The paper under her crackled again when she began to speak.
“They started around three years ago. When I saw my regular doctor about them, he told me they were migraines, and that there wasn’t much to do about them except learn to work around them. I’m fine with that—it’s my prioress who’s concerned. She was a nurse once, so she’s especially cautious when it comes to health.” After the incident during recreation, when Sister John had not responded to questions for several seconds after dropping her notebook, Mother Emmanuel had insisted on a visit to a specialist.
“Did your regular doctor run any tests for you?”
“No, but if anything
was seriously wrong with me, I think he would know it. I’ve been seeing him for almost twenty years.”
Dr. Sheppard began taking notes. “How often do you get the headaches?”
“Sometimes twice a month, sometimes every other day.
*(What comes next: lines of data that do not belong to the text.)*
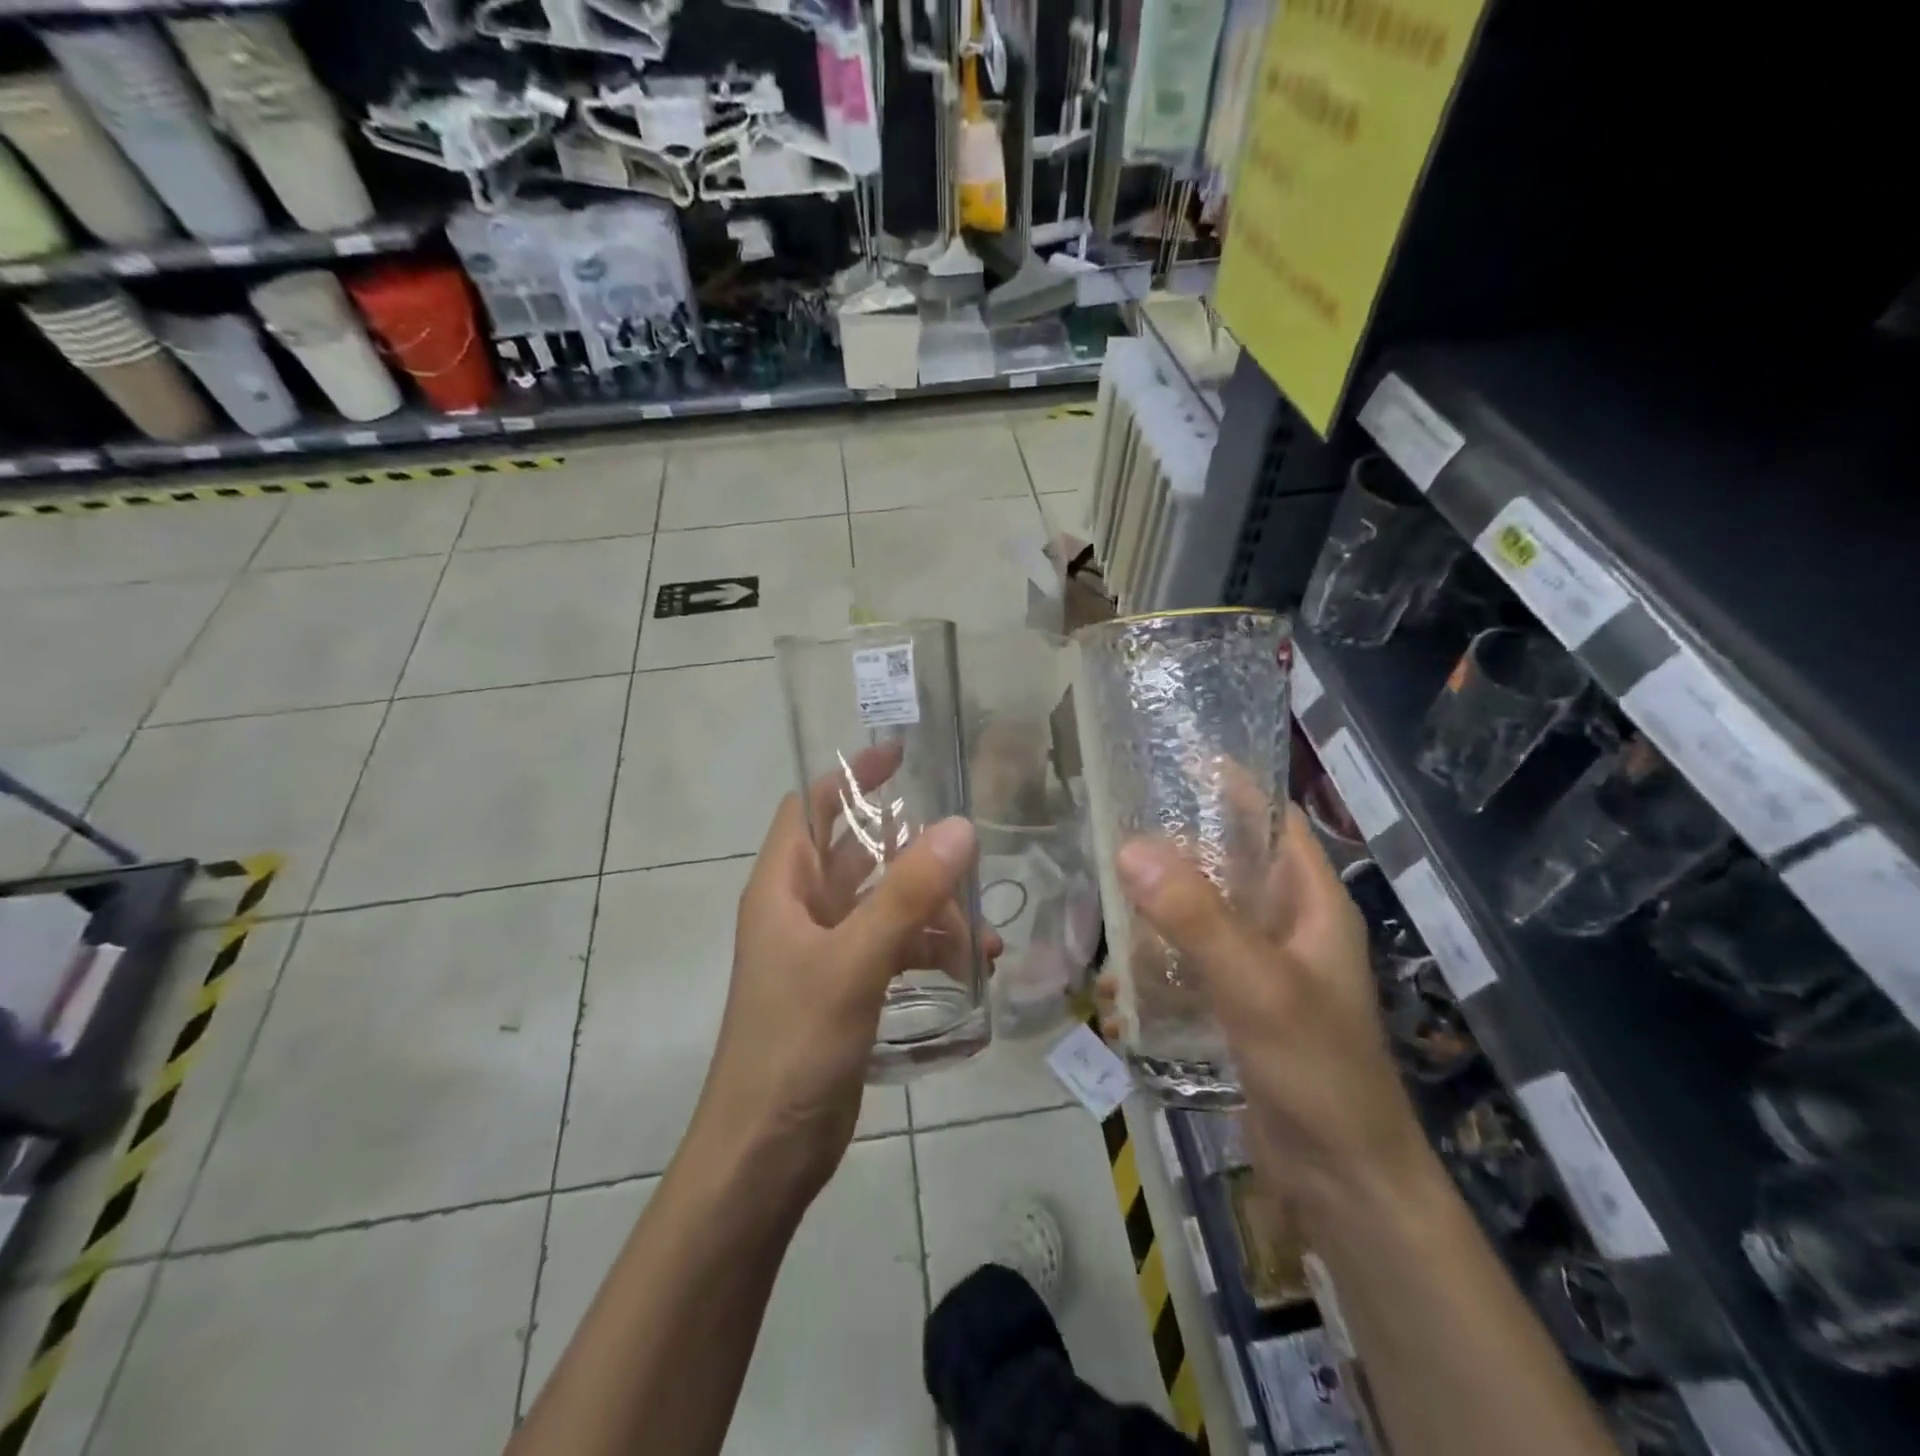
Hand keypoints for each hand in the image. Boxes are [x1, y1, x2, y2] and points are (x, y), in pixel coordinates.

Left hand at [691, 743, 988, 1201]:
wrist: (765, 1153)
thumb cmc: (794, 1045)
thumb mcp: (853, 962)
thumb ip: (908, 895)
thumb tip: (960, 826)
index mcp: (784, 887)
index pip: (811, 806)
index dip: (851, 775)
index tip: (902, 755)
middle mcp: (802, 910)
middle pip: (860, 856)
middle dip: (912, 851)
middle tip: (968, 848)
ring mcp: (826, 952)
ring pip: (885, 905)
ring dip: (931, 909)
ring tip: (982, 929)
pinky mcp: (848, 989)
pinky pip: (894, 949)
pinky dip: (930, 950)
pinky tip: (973, 966)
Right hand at [1106, 806, 1425, 1209]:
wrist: (1342, 1180)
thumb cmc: (1316, 1068)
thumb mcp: (1255, 983)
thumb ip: (1194, 915)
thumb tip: (1129, 846)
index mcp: (1312, 901)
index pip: (1272, 819)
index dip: (1231, 786)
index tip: (1173, 761)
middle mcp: (1289, 923)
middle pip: (1230, 862)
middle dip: (1177, 848)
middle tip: (1115, 829)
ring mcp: (1263, 965)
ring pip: (1204, 912)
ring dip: (1159, 909)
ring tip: (1105, 900)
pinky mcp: (1240, 1003)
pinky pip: (1193, 962)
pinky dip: (1159, 961)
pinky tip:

They seem to come in cycles.”
“Do they ever wake you up at night? Out of a sound sleep?”
“Not that I can recall.”
The doctor finished his coffee, then began the standard neurological exam by asking her what day and year it was and to name the current president. When she answered those questions without difficulty, he asked her to remove her sandals. Lowering himself to one knee, he cradled one of her feet in the palm of his hand and drew a cotton swab across the sole and over her toes, testing for sensation and reflexes. He did the same with the point of a safety pin, using it so skillfully that it neither hurt nor tickled.
During this procedure, Sister John thought of Mother Mary Joseph, who, every year on Holy Thursday, used to kneel down in imitation of Christ to wash the feet of all the nuns. She pictured the doctor kneeling before patients every day, holding their feet and listening to their complaints and struggling to cure their diseases. How could she have taken so long to welcome the Christ in him?
Each time I forget You, I add to your suffering.
He washed his hands as she put her sandals back on and asked, “Do you notice anything else around the time of these headaches? Funny things happening to your vision, say, or a sense of altered consciousness?” When she hesitated, the doctor’s face showed interest. “Even if it’s something trivial, like smelling broccoli or hearing advertising jingles,” he added.
How, she wondered, do you talk about infused contemplation with a neurologist? She took a breath to center herself, then said, “I try to see the pain as an opportunity, not an affliction. If I surrender to it in the right way, I have the feeling of transcending my body completely. It’s a wonderful experience, but it’s spiritual, not physical.”